O parecer do TCU sobre as contas de Lula referentes a 2025 mostra que, nos últimos 15 anos, a União despejou nas estatais volumes muito superiores à capacidade dessas empresas de executar os projetos para os quais o verba foi, em tese, talhado. O resultado? Saldos bilionários acumulados em caixa e aplicações financeiras, sem nenhuma vinculação com obras ou empreendimentos concretos.
Numerário público parado. Sem explicação. Sem prestação de contas.
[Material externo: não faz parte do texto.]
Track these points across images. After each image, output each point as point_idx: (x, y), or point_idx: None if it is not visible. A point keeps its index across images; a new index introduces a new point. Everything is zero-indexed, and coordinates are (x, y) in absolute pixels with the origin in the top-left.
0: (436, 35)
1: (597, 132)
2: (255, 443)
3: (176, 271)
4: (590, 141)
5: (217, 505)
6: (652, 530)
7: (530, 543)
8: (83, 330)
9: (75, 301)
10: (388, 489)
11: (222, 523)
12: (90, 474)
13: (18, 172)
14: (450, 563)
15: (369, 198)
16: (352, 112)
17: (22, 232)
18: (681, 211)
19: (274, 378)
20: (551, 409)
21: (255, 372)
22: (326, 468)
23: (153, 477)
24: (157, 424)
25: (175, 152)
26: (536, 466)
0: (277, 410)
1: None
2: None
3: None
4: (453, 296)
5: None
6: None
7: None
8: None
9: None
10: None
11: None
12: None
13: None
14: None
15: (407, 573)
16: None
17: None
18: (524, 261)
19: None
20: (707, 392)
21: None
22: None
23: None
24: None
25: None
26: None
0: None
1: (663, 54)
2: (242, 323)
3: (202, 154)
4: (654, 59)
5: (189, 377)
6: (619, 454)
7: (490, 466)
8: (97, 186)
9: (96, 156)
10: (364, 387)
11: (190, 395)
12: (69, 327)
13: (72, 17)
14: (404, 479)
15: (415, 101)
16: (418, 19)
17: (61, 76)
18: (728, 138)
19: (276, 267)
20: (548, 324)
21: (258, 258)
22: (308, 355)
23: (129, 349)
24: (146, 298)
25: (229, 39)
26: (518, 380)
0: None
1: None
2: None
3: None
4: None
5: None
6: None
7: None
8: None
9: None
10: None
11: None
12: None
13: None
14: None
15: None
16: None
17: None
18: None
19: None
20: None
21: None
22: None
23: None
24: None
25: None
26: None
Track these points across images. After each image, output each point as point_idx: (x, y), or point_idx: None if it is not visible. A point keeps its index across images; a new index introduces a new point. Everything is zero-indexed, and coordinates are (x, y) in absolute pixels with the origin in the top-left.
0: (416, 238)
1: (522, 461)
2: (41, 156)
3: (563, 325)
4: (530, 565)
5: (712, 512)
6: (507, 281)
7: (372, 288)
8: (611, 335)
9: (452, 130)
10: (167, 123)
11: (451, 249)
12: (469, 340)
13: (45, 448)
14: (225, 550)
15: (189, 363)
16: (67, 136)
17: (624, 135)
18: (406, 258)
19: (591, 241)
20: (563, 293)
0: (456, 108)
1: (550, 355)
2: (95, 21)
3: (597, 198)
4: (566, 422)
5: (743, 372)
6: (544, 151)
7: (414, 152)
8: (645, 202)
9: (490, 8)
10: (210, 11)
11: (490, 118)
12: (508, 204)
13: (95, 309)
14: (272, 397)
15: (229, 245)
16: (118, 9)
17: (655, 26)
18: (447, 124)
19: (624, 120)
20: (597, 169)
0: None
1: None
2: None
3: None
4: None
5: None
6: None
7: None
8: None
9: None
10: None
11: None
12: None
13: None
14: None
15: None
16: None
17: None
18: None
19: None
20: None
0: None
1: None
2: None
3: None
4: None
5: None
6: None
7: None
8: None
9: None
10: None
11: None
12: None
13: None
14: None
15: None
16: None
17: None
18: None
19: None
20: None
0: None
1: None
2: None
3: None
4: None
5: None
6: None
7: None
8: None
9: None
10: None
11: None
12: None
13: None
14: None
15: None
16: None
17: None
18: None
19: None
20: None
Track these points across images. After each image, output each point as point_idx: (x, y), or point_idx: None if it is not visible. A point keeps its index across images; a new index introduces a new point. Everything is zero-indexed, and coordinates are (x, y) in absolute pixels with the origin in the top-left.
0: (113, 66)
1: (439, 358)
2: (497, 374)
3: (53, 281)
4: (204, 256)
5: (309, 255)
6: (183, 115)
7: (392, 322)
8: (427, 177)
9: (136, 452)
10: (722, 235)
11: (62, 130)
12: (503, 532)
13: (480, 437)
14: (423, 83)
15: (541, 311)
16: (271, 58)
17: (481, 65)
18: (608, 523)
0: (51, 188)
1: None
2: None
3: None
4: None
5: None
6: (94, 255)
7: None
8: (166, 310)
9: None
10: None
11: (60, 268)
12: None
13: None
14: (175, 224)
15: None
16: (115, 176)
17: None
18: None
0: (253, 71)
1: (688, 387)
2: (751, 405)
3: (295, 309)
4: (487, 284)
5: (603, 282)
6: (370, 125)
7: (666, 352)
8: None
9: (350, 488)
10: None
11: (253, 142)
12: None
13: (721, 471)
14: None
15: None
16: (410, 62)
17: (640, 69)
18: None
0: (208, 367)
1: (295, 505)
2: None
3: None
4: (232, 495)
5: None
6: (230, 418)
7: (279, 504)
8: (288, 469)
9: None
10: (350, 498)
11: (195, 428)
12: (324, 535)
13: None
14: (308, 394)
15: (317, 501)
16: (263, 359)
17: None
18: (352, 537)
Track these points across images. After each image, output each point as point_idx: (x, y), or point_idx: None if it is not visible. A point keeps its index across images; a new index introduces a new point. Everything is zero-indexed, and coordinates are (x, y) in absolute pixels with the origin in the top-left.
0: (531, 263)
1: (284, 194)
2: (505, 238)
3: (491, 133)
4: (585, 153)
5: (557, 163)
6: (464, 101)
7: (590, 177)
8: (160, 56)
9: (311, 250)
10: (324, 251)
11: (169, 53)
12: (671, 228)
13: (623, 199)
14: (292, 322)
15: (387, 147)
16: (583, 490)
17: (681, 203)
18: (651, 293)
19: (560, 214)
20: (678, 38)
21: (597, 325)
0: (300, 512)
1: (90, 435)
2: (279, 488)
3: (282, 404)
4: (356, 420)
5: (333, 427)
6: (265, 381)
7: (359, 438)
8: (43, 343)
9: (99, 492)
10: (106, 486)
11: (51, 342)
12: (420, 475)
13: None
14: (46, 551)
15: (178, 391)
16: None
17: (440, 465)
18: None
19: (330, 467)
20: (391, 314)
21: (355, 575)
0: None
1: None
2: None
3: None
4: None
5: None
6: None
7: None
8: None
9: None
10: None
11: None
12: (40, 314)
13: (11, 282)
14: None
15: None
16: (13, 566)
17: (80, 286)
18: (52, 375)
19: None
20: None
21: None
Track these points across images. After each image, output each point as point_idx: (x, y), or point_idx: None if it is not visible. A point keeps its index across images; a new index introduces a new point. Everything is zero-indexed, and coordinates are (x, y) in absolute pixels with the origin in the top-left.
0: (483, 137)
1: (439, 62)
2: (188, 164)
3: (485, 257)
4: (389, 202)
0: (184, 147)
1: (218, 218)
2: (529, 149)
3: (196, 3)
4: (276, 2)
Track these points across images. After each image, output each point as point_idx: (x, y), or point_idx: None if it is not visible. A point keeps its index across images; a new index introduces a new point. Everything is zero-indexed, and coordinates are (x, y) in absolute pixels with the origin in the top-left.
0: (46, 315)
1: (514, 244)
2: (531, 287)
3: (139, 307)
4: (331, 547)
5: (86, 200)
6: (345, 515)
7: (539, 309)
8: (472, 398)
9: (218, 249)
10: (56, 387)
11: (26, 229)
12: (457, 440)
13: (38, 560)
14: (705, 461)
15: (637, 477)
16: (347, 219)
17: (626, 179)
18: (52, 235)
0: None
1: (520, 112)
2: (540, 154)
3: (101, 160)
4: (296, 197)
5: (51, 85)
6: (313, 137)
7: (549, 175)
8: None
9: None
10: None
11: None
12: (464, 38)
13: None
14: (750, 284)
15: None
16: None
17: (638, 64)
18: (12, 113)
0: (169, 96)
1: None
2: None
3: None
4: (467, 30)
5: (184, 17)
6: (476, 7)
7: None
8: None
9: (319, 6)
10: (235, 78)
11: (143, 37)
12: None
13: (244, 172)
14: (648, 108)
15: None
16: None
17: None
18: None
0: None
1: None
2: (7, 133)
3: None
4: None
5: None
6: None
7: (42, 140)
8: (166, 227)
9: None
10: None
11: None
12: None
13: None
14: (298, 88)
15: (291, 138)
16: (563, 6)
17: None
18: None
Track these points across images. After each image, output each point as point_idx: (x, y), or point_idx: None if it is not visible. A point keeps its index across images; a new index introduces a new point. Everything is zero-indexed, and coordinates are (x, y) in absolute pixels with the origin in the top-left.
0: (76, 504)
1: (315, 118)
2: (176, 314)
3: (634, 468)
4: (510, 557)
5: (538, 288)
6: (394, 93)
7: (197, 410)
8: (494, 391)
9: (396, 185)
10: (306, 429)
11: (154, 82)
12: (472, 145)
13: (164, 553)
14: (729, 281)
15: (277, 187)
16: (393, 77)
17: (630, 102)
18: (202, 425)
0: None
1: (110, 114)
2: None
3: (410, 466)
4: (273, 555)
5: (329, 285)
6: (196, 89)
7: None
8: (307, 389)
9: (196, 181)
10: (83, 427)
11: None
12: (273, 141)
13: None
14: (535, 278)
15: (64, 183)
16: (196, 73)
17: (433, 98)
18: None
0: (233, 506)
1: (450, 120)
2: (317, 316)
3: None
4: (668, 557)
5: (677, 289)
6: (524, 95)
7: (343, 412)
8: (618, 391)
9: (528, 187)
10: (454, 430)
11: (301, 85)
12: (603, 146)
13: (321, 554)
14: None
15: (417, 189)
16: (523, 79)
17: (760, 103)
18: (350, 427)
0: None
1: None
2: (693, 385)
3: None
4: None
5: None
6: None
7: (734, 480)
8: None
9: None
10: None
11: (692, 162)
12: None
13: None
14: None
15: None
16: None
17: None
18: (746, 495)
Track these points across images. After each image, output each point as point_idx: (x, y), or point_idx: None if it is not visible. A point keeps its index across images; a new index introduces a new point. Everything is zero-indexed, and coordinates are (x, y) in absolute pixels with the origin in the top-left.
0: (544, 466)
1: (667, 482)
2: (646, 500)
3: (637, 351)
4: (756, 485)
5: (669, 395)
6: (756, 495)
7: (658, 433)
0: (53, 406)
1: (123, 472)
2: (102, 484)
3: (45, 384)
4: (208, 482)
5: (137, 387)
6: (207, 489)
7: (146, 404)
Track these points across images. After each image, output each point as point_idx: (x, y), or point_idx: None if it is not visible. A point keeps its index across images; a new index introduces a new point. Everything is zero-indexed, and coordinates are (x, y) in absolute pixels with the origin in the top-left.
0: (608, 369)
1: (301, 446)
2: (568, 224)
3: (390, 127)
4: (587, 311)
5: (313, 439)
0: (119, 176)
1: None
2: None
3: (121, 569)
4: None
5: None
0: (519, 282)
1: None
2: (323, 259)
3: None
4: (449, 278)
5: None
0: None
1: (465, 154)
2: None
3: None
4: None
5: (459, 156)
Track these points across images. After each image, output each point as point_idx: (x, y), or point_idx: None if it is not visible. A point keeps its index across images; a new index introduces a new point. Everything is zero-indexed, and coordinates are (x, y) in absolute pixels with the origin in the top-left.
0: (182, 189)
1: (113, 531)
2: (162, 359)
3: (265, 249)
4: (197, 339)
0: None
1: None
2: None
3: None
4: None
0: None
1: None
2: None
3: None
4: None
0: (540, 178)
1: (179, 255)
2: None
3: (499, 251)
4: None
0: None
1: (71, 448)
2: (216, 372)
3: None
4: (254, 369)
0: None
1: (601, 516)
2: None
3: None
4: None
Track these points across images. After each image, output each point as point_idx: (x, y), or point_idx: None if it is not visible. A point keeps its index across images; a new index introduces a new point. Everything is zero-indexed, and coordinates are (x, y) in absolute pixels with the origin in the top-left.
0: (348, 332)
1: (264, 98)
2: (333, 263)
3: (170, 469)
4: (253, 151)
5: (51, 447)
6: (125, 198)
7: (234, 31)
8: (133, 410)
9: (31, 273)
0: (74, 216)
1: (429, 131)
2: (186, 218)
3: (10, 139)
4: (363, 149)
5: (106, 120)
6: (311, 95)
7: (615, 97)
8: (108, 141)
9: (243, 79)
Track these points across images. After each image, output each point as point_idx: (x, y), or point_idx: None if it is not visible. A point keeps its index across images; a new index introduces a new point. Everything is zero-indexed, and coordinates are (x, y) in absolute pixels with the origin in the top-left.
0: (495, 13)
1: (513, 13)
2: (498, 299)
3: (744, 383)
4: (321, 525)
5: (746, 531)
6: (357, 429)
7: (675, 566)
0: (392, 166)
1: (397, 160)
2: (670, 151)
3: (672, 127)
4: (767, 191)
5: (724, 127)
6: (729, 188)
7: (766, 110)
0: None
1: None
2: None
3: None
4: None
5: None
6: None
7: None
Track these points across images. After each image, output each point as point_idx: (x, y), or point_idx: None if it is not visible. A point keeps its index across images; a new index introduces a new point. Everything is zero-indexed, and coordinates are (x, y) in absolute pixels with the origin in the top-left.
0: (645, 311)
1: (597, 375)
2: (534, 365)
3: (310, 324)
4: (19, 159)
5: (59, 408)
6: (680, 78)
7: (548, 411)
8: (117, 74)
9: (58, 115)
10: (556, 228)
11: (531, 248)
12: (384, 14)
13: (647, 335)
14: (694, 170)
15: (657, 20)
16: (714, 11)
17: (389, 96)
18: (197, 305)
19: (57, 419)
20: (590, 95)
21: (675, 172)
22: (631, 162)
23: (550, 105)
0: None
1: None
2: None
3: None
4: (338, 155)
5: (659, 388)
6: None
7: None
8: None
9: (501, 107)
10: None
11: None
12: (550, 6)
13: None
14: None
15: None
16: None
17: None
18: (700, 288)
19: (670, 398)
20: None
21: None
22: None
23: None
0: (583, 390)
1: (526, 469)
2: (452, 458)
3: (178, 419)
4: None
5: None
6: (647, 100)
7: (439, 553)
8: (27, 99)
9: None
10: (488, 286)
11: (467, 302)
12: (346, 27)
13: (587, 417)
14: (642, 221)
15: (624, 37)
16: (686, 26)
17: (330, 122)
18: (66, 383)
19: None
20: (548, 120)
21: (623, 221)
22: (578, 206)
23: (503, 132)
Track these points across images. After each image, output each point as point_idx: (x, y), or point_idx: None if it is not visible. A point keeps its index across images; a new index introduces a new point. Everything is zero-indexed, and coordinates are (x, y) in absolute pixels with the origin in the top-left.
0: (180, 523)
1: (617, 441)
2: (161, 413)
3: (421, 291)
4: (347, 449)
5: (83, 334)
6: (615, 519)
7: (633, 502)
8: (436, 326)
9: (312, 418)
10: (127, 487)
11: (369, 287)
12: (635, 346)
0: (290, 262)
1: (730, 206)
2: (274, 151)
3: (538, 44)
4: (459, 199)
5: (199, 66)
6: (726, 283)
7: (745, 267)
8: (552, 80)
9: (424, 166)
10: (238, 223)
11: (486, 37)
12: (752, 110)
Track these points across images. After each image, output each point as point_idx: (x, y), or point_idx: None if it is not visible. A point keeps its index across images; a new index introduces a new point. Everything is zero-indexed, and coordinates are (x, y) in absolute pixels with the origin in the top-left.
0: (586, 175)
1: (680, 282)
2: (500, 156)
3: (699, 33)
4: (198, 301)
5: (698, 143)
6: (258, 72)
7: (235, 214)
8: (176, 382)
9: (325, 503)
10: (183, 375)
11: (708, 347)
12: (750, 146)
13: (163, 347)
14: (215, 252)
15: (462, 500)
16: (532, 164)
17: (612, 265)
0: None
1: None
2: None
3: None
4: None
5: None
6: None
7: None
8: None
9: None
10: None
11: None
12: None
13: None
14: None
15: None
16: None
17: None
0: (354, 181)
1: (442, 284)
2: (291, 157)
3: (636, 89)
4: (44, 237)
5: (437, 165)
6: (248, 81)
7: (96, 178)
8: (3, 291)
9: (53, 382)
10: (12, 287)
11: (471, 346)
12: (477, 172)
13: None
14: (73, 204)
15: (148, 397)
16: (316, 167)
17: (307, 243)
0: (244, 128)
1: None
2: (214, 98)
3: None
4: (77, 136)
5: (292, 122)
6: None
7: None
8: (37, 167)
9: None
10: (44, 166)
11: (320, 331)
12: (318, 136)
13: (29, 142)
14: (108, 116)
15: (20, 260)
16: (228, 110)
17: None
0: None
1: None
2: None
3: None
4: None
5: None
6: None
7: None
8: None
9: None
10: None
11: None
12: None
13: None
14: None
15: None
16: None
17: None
E é aí que a história complica.
Esse colchão de caixa não unicamente esconde o verosímil ramal de finalidade dos aportes — ele mascara a real situação financeira dessas companhias. O TCU é direto: a falta de controle “infla artificialmente a avaliação de sustentabilidade” das estatais e “compromete a transparência e o controle fiscal”.
Agora compare.
Em 2021 e 2022, sob o governo Bolsonaro, as estatais não dependentes registraram superávits primários de R$ 3 bilhões e R$ 4,8 bilhões, respectivamente. A partir de 2023, primeiro ano do terceiro procuração de Lula, os números despencaram: déficit de R$ 700 milhões em 2023, R$ 6,7 bilhões em 2024 e R$ 5,1 bilhões em 2025.
Três anos consecutivos de déficit. Uma “progressiva reversão de resultados positivos para déficits crescentes”, nas palavras do próprio TCU. A deterioração na capacidade de autofinanciamento dessas empresas é um indumentária — não uma opinião.
Não é coincidência.
O governo que promete responsabilidade fiscal é o mesmo que assiste passivamente à sangria das estatais. E, quando confrontado, a Secretaria de Coordenação e Governança das Empresas Estatais responde que “mantém diálogo manente com o TCU sobre o objecto”. Diálogo. Uma vez que se conversa resolvesse um rombo bilionário.
E o TCU encontrou mais.
A Lei 15.075, sancionada por Lula em dezembro de 2024, criou um mecanismo pelo qual a remuneração da PPSA — a estatal que administra os contratos de partilha do pré-sal — passou a ser deduzida diretamente das receitas de petróleo e gás da União, antes que o verba chegue à Conta Única do Tesouro. Em português simples: uma despesa pública que acontece fora do orçamento, sem autorização orçamentária específica, à margem de qualquer controle legislativo.
O tribunal foi formal: o padrão fadiga “os princípios da legitimidade, da universalidade, da unidade de caixa, da anualidade e do orçamento bruto”. É uma lista longa de violações constitucionais para um governo que se diz patrono da institucionalidade.
O nome técnico para isso é “desorçamentação”. O nome real é mais simples: é gastar sem pedir licença.
O TCU aprovou as contas de Lula, mas fez questão de registrar uma salvaguarda formal — destacando o descumprimento da Lei de Responsabilidade Fiscal e do princípio da anualidade orçamentária. Uma salvaguarda que ficará nos livros. Uma mancha que nenhum “diálogo manente” vai extinguir.
O tributário brasiliano financia um Estado que cresce sem parar, cria empresas que deveriam se sustentar sozinhas, injeta bilhões nelas sem controle, assiste aos déficits se acumularem e, quando questionado, diz que está “dialogando”. Enquanto isso, o verba público some num buraco preto institucional que ninguém monitora, ninguém fiscaliza e ninguém se responsabiliza.
Se o governo não sabe para onde vai o verba das estatais, talvez o problema não seja falta de mecanismo. Talvez seja excesso de conveniência.